Here is a checklist to help you to get ready for a successful practice sale.
- Meet with Your Financial and Tax Advisers
Consult with your P J &A adviser whether or not you are retirement ready and can afford to sell the practice. In addition, you need to confirm that you are eligible for the capital gains exemption.
- Do Not Slow Down
A decline in production lowers the practice value and it raises concerns with the prospective purchaser regarding the future profitability of the practice. Maintain your production at 180 days per year and never let the production drop at least two years before the sale. - Consider Increasing Your Fees
Prepare a fee analysis and comparison to the fees charged by other offices in your community. If you fees are below average consider increasing the fees. The chances are that you patients will accept the increase and by boosting the income, you also increase the value of your practice.

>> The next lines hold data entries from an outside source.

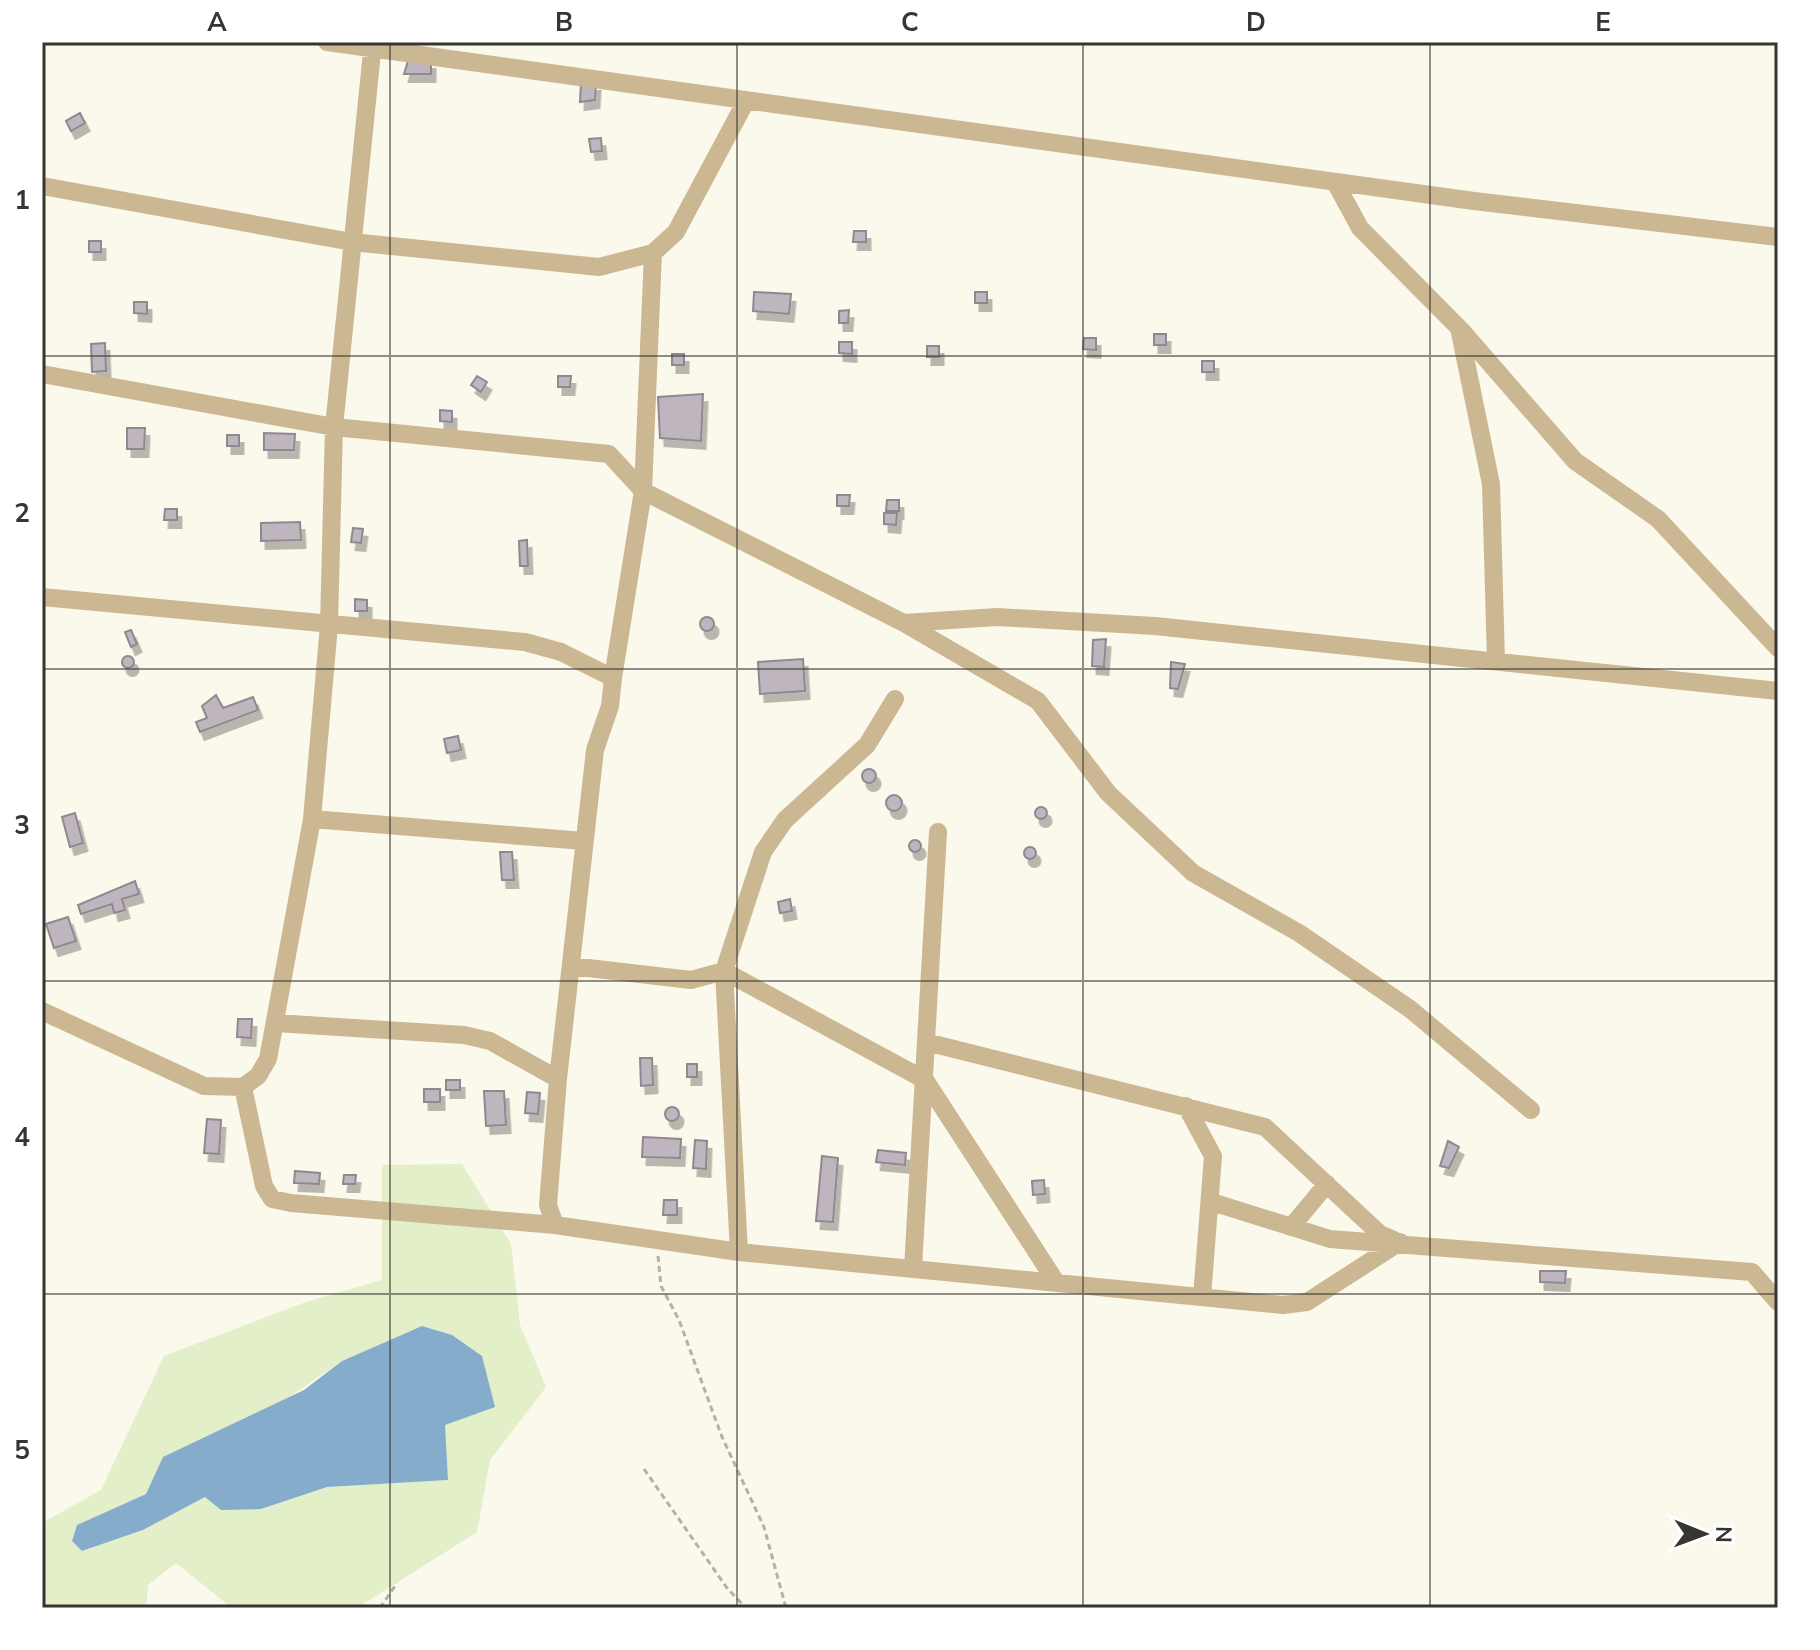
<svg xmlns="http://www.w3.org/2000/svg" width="1820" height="1650" font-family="Mulish,sans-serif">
<defs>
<filter id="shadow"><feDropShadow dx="4.5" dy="8" stdDeviation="0" flood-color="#0004"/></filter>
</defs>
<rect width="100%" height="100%" fill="#fbf8ec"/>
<path fill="#e2efc8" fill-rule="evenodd" d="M 462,1164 L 511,1244 L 520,1325 L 546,1387 L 490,1460 L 477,1532 L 357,1608 L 232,1608 L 176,1563 L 148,1585 L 146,1608 L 42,1608 L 42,1523 L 101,1490 L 164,1356 L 306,1302 L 382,1280 L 382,1165 ZM 422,1326 L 452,1335 L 444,1424 L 448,1480 L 326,1487 L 261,1509 L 205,1497 L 143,1530 L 83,1551 L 72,1541 L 77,1525 L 146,1494 L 342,1361 Z"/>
<path fill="#85acca" d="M 422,1326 L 452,1335 L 482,1356 L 495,1407 L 445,1425 L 448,1480 L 327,1487 L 261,1509 L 221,1510 L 205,1497 L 143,1530 L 82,1551 L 72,1541 L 77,1525 L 146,1494 L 163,1457 L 304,1390 L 342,1361 Z"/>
<path fill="#beb5be" stroke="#908891" stroke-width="2" filter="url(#shadow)" d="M 408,61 L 431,61 L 431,74 L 404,74 Z
M 581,83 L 596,83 L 595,100 L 580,102 Z
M 80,113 L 85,123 L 71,131 L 66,121 Z
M 601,138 L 602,151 L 591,152 L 589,139 Z
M 854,231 L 866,231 L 866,242 L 853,242 Z
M 89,241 L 101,241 L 101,252 L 89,252 Z
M 754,292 L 791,294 L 789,314 L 753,311 Z
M 975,292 L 987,292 L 987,303 L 975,303 Z
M 134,302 L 147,302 L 147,314 L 134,313 Z
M 849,310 L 848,323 L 839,323 L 839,311 Z
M 1154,334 L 1166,334 L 1166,345 L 1154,345 Z
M 1084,338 L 1096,338 L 1096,350 L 1083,349 Z
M 839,342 L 852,342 L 852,354 L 839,353 Z
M 105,343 L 106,371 L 92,372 L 91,344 Z
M 927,346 L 939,346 L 939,357 L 927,357 Z
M 672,354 L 684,354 L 684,365 L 672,365 Z
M 1202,361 L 1214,361 L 1214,372 L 1202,372 Z
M 477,376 L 487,382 L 481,392 L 471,385 Z
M 558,376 L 571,376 L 570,387 L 558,387 Z
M 703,394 L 701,441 L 660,438 L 658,397 Z
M 440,410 L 452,411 L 452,422 L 440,421 Z
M 127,428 L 145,428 L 144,449 L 127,449 Z
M 264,433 L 295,434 L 294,450 L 264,450 Z
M 227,435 L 239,435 L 239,446 L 227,446 Z
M 837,495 L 850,495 L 849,506 L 837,506 Z
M 887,500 L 899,500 L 899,511 L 886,511 Z
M 165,509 L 177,509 L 177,520 L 164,520 Z
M 884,513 L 897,513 L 896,525 L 884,524 Z
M 300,522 L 301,540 L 261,541 L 261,523 Z
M 353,528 L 363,529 L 361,543 L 351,542 Z
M 527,540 L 528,566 L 520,566 L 519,541 Z
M 355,599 L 367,600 L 367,611 L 355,611 Z
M700 624a7 7 0 1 1 14 0a7 7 0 1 1-14 0Z
M 131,630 L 137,644 L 131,647 L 125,632 Z
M 1106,639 L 1104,667 L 1092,666 L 1093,640 Z
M122 662a6 6 0 1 1 12 0a6 6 0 1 1-12 0Z
M 803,659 L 805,691 L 760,694 L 758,662 Z
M 1171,662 L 1185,664 L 1178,689 L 1170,688 Z
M 216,695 L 223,708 L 253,697 L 258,710 L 200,732 L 196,722 L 207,718 L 202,706 Z
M 458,736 L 461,750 L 447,753 L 444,739 Z
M862 776a7 7 0 1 1 14 0a7 7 0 1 1-14 0Z
M886 803a8 8 0 1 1 16 0a8 8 0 1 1-16 0Z
M1035 813a6 6 0 1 1 12 0a6 6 0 1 1-12 0Z
M 75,813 L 83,843 L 70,847 L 62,817 Z
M909 846a6 6 0 1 1 12 0a6 6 0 1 1-12 0Z
M1024 853a6 6 0 1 1 12 0a6 6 0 1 1-12 0Z
M 500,852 L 512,852 L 514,880 L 502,880 Z
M 135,881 L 139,894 L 122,899 L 125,910 L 114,913 L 112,904 L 81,914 L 78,905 Z
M 790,899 L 792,911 L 780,913 L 778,902 Z
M 68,917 L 76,941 L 54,948 L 46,924 Z
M 238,1019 L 252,1019 L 251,1038 L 237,1037 Z
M 640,1058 L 652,1058 L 653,1085 L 641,1086 Z
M 687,1064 L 697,1064 L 697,1077 L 687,1077 Z
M 446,1080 L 460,1080 L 460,1090 L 446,1090 Z
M 424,1089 L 440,1089 L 440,1102 L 424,1102 Z
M 484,1091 L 504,1091 L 506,1125 L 486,1126 Z
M 527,1092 L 540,1093 L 538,1114 L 525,1113 Z
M665 1114a7 7 0 1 1 14 0a7 7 0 1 1-14 0Z
M 207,1119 L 221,1120 L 219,1154 L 204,1153 Z
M 643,1137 L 681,1139 L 680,1158 L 642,1157 Z
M 695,1140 L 707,1141 L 706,1169 L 693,1168 Z
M 1448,1141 L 1459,1147 L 1449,1168 L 1440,1166 Z
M 878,1150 L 906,1153 L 905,1165 L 876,1162 Z
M 822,1156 L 838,1158 L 833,1222 L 816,1221 Z
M 295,1171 L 320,1173 L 319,1184 L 294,1183 Z
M 344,1175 L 356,1175 L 355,1184 L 343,1184 Z
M 1044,1180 L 1045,1194 L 1033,1195 L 1032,1181 Z
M 664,1200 L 677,1200 L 677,1215 L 663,1215 Z
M 1540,1271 L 1566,1271 L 1565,1283 L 1540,1282 Z"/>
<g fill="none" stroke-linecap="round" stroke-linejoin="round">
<path stroke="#b3b1a8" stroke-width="3" stroke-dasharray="6 4" stroke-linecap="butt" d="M 658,1256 L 661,1286 L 679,1320 L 722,1437 L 764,1527 L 786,1608
M 644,1469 L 727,1588 L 746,1608
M 380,1608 L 397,1583"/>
<path stroke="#cbb893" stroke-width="18" d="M 327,42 L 1474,201 L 1778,237
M 1335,182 L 1360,228 L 1459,328 L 1491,484 L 1496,661
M 42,186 L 352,242 L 599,267 L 653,253 L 676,232 L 746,101
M 1461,330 L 1575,461 L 1658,519 L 1778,648
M 42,374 L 334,427 L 609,454 L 643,491 L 904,623 L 997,617 L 1155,626 L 1778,691
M 42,597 L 525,642 L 561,652 L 613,678 L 610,706 L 595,750 L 558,1079 L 548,1205 L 555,1225
M 904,623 L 1038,701 L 1108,793 L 1193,873 L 1299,933 L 1410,1009 L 1531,1110
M 613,678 L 643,491 L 653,253
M 312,819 L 584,841
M 571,966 L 691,980 L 724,971 L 925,1080 L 1056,1282
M 42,1011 L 204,1086 L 243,1087 L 258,1076 L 268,1059 L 312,819 L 329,625 L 334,427 L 373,42
M 276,1023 L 464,1035 L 490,1041 L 558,1079
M 926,1042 L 1265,1127 L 1380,1234 L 1394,1240
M 243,1087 L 264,1186 L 272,1199 L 291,1203 L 555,1225 L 739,1252 L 1283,1305 L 1307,1302 L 1400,1242
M 1186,1106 L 1213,1156 L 1202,1297
M 1212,1202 L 1330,1239 L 1752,1272 L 1778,1302
M 1291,1227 L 1327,1184
M 739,1252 L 724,971 L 763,852 L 785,820 L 867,745 L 895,699
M 913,1268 L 938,832"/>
</g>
<path fill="none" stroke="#373531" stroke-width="2" stroke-opacity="0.55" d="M 390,42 L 390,1608M 737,42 L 737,1608M 1083,42 L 1083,1608M 1430,42 L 1430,1608M 42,356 L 1778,356M 42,669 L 1778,669M 42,981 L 1778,981M 42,1294 L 1778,1294"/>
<rect width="1820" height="1650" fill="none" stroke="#ffffff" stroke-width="88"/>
<g transform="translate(1704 1534) rotate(91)" stroke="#ffffff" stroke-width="6" paint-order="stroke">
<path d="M0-6L14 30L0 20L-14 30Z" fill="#373531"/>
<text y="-12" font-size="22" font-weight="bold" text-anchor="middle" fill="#373531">N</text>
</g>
<rect x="44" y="44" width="1732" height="1562" fill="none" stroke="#373531" stroke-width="3"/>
<g font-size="26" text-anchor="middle" font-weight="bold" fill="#373531">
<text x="217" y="31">A</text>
<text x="564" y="31">B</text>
<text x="910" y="31">C</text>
<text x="1256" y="31">D</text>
<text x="1603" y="31">E</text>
<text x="22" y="209">1</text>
<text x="22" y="522">2</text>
<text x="22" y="834">3</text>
<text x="22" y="1146">4</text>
<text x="22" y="1459">5</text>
</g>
</svg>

- Review the Lease for the Premises
The purchaser ideally would like to have a lease term including renewals covering at least a 10 year period. If your lease is less than 10 years, obtain the consent of the landlord to offer additional renewal periods. Many leases have a demolition clause, which can be a deal-breaker. While you may not be able to remove this clause, get the landlord to agree that the building will not be demolished for at least 10 years. - Upgrade Your Office
If you are planning to sell within the next few years you should not make any large expenditures unless absolutely necessary. However you should enhance the curb appeal, including new carpets, newly painted offices, landscaping etc., which do not cost a lot of money but will give the purchaser a good first impression. - Review the Associate Agreement
if you have an associate with you, make sure that you have an associate agreement in place containing a restrictive covenant as well as a non-solicitation clause. Many deals collapsed because of a lack of a properly drafted associate agreement.